The films of Aswan Women International Film Festival (Egypt) were presented in Kazan. The first edition of the festival was held in February 2017 with over 450 participants from 34 countries.
“You can not imagine how we respect your country and how we would like to know more about you. It was important for us to see the variety of Russian arts. You are outstanding. Egyptian art has deep roots, however, conflicts on religious issues are interfering in its development. In Kazan, different religions perfectly interact with each other. We think that the friendship between our festivals will be very strong. We would like to transmit a peace of our culture to you, as you are generously sharing your own culture with us”, said the president of the festival Mohammed Abdel Khalek, during the presentation.

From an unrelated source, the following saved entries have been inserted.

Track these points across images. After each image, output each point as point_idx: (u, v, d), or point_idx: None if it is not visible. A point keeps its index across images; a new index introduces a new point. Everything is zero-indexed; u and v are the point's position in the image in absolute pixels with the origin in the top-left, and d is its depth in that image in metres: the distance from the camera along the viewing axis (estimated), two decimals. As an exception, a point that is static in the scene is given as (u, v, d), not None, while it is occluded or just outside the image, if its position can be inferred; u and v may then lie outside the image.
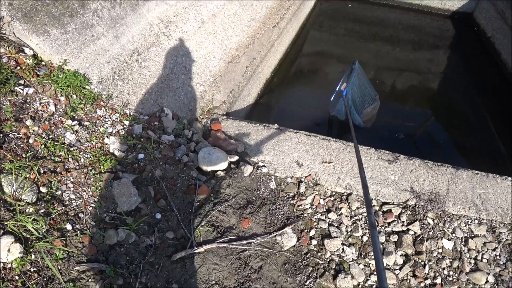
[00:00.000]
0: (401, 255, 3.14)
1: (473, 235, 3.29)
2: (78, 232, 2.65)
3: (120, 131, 3.31)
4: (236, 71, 4.76)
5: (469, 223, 3.35)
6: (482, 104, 6.50)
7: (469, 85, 7.04)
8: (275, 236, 3.09)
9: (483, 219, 3.36)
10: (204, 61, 4.44)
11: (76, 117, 3.18)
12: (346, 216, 3.34)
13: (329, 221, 3.29)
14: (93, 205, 2.80)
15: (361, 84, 5.34)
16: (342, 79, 5.23)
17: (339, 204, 3.41)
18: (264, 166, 3.62)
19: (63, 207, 2.68)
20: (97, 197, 2.85)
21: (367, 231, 3.25)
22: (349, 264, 3.05)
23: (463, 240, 3.25)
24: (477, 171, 3.71)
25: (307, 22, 8.25)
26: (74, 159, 2.93)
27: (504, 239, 3.27)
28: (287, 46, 6.93)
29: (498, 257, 3.18)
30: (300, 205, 3.37)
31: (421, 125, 5.99)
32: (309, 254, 3.07)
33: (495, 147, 5.65)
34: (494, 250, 3.22)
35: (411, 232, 3.26)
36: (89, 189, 2.85)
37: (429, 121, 6.10)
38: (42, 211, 2.56)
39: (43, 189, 2.65)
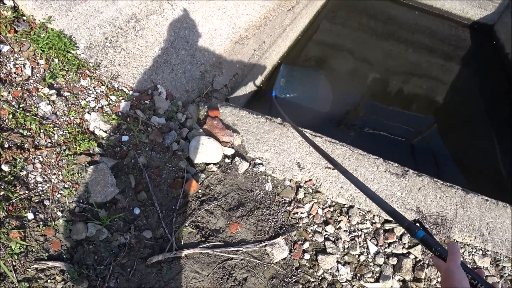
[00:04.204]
0: (399, 280, 2.88)
1: (475, 267, 3.04)
2: (41, 223, 2.27)
3: (104, 107, 2.90)
4: (243, 53, 4.33)
5: (473, 253, 3.11)
6: (490, 122, 6.20)
7: (478, 100, 6.72)
8: (266, 245, 2.75)
9: (488, 250, 3.13)
10: (209, 38, 4.01)
11: (55, 85, 2.78)
12: (344, 231, 3.02)
13: (326, 234, 2.98)
14: (62, 192, 2.42)
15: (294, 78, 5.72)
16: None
17: (338, 216, 3.08)
18: (261, 164, 3.25)
19: (27, 191, 2.30)
20: (68, 182, 2.46)
21: (365, 250, 2.95)
22: (342, 285, 2.76)
23: (465, 272, 2.97)
24: (487, 198, 3.45)
25: (322, 10, 7.81)
26: (46, 134, 2.53)
27: (507, 274, 3.05)
28: (298, 33, 6.50)
29: (499, 293, 2.91)
30: (296, 213, 3.03)
31: (422, 133, 5.74)
32: (300, 270, 2.75)
33: (496, 169, 5.37)
34: (495, 284, 2.94)
35: (411, 256, 2.99)
36: (59, 173, 2.46)
37: (430, 130, 5.84)
38: (0, 193, 2.18)
39: (5, 167, 2.27)
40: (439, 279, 2.90)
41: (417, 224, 1.28)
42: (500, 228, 3.24)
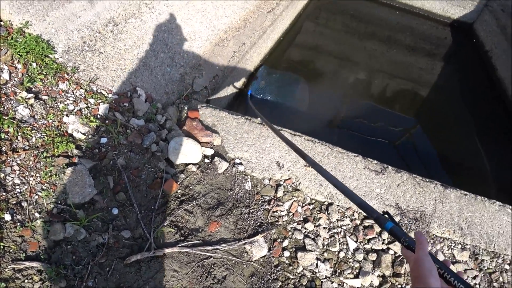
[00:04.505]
0: (378, 275, 2.91)
1: (454, 261, 3.08)
2: (18, 224, 2.29)
3: (83, 110, 2.93)
4: (223, 55, 4.38)
5: (452, 247, 3.15)
6: (471, 118, 6.30)
7: (460, 98, 6.82)
8: (245, 244, 2.78)
9: (467, 244, 3.17)
10: (189, 41, 4.05)
11: (33, 89, 2.80)
12: (324, 228, 3.05)
13: (305, 232, 3.01)
14: (40, 193, 2.44)
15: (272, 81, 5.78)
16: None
17: (318, 213, 3.12)
18: (241, 163, 3.29)
19: (4, 193, 2.32)
20: (45, 184, 2.48)
21: (344, 246, 2.99)
22: (322, 282, 2.78)
23: (444, 265, 3.02)
24: (465, 192, 3.50)
25: (303, 11, 7.89)
26: (24, 137, 2.55)
27: (486, 268, 3.08)
28: (280, 34, 6.56)
29: (477, 286, 3.00)
30: (276, 211, 3.07)
31: (405, 132, 5.78)
32: (279, 267, 2.78)
33: (479, 163, 5.46)
34: (474, 278, 3.03)
35: (391, 252, 3.02)
36: (37, 174, 2.48)
37: (414, 128, 5.89)
38: (-24, 196, 2.20)
39: (-19, 170, 2.28)
40: (417, 273, 2.94)
41: (386, 215, 1.31)
42: (479, 222, 3.28)
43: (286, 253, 2.86)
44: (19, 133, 2.54)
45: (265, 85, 5.52)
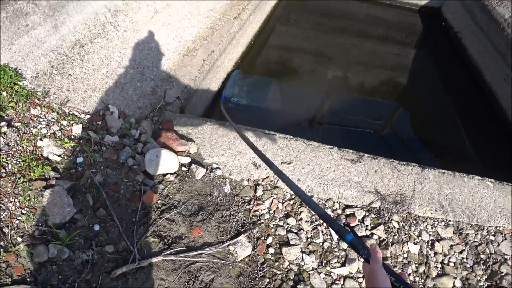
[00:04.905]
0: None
1: (439, 238, 3.14)
2: (1, 249, 2.33)
3: (57, 132, 2.98)
4: (192, 64, 4.45)
5: (435, 225, 3.21)
6: (449, 99, 6.44)
7: (435, 80, 6.97)
8: (228, 245, 2.85)
9: (450, 221, 3.23)
10: (157, 54, 4.12)
11: (5, 117, 2.84)
12: (306, 221, 3.12)
13: (288, 227, 3.07)
14: (20, 217, 2.48)
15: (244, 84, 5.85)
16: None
17: (299, 208, 3.19)
18: (218, 168, 3.36)
19: (-16, 221, 2.36)
20: (25, 208, 2.53)
21: (328, 237, 3.05)
22: (309, 274, 2.84)
23: (430, 244, 3.10)
24: (443, 170, 3.58)
25: (272, 14, 8.00)
26: (0, 165, 2.59)
27: (471, 241, 3.15)
28: (250, 38, 6.65)
29: (465, 260, 3.05)
30: (257, 210, 3.14)
31: (387, 121, 5.89)
32: (265, 264, 2.84)
33: (461, 142, 5.58)
34: (461, 252, 3.08)
35: (375, 237, 3.09)
36: (16, 200, 2.52)
37: (395, 116, 6.00)
38: (-44, 227, 2.24)
39: (-41, 201, 2.32)
40: (405, 255, 3.00)
41: (346, 227, 1.35)
42: (459, 198, 3.36)
43: (271, 250, 2.92)
44: (-5, 162, 2.59)
45: (238, 90, 5.58)
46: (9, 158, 2.67)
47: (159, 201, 3.03)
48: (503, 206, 3.33)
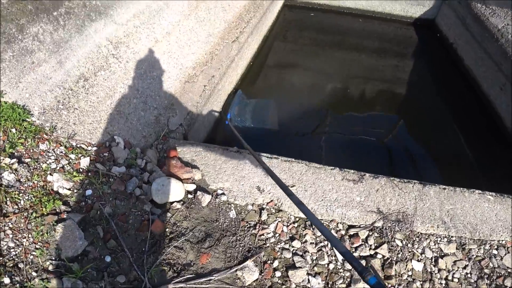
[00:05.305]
0: (370, 280, 3.00)
1: (443, 254, 3.18)
2: (18, 285, 2.40)
3: (65, 166, 3.07)
4: (193, 91, 4.56)
5: (438, 241, 3.25)
6: (447, 109, 6.54)
7: (433, 91, 7.08)
8: (236, 270, 2.91)
9: (452, 237, 3.27)
10: (159, 83, 4.23)
11: (15, 153, 2.94)
12: (311, 243, 3.18)
13: (293, 249, 3.13)
14: (34, 252, 2.56)
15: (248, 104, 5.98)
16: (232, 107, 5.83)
17: (303, 230, 3.26)
18: (223, 193, 3.44)
19: (0, 258, 2.44)
20: (39, 243, 2.61)
21: (333, 258, 3.11)
22: (316, 295, 2.90)
23: (433, 260, 3.15)
24: (444, 186, 3.63)
25: (270, 34, 8.15)
26: (12, 202, 2.69)
27: (475, 256, 3.18)
28: (249, 60, 6.78)
29: (469, 275, 3.09)
30: (262, 234, 3.20)
31: (387, 133, 5.94)
32: None
33: (461, 151, 5.65)
34: (464, 268, 3.12)
35: (379, 256, 3.13)
36: (29, 235, 2.61)
37: (395, 128, 6.07)
38: (-27, 265, 2.32)
39: (-25, 240, 2.40)
40: (409, 273, 3.05)
41: (370, 270, 1.36)
42: (461, 213, 3.39)
43: (278, 273, 2.97)
44: (8, 198, 2.67)
45: (242, 111, 5.65)
46: (21, 194, 2.76)
47: (167, 229, 3.10)
48: (504, 220, 3.37)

The director of Kazan International Muslim Film Festival, Milyausha Aituganova, announced that Kazan International Film Festival and Aswan Women International Film launch cooperation. In the 13th edition of the festival, three films from Aswan festival will be showcased in Kazan, namely ‘Reda’ by Ramy Gheit, ‘Factory Girl’ by Mohamed Khan and ‘A Day for Women’ by Kamla Abouzekri.
Mohammed Abdel Khalek revealed the history of the establishment of Aswan festival: “The topic has existed in Egypt for a long time and is still current. In 1937, an Egyptian film has first participated in Venice film festival and it was directed by a woman. The festival location was selected according to one criterion: Aswan is a ‘female’ city founded in honour of Ancient Egyptian goddess”.
The film ‘A Day for Women’ has touched the hearts of the majority of Kazan film goers. Its producer, a famous actress, Elham Shahin shared a difficult story of the film: “The film had been prepared for three years. However, due to political issues in 2010, its presentation was postponed. In the end, the film went out only in 2017. Several famous Egyptian actresses tool part in the film. The team of the film were receiving insults from various radical groups. However, we managed to give them a fitting rebuff. There is nothing redundant in the film, every scene is well-thought. I think, such films deserve a right to be shown at festivals”.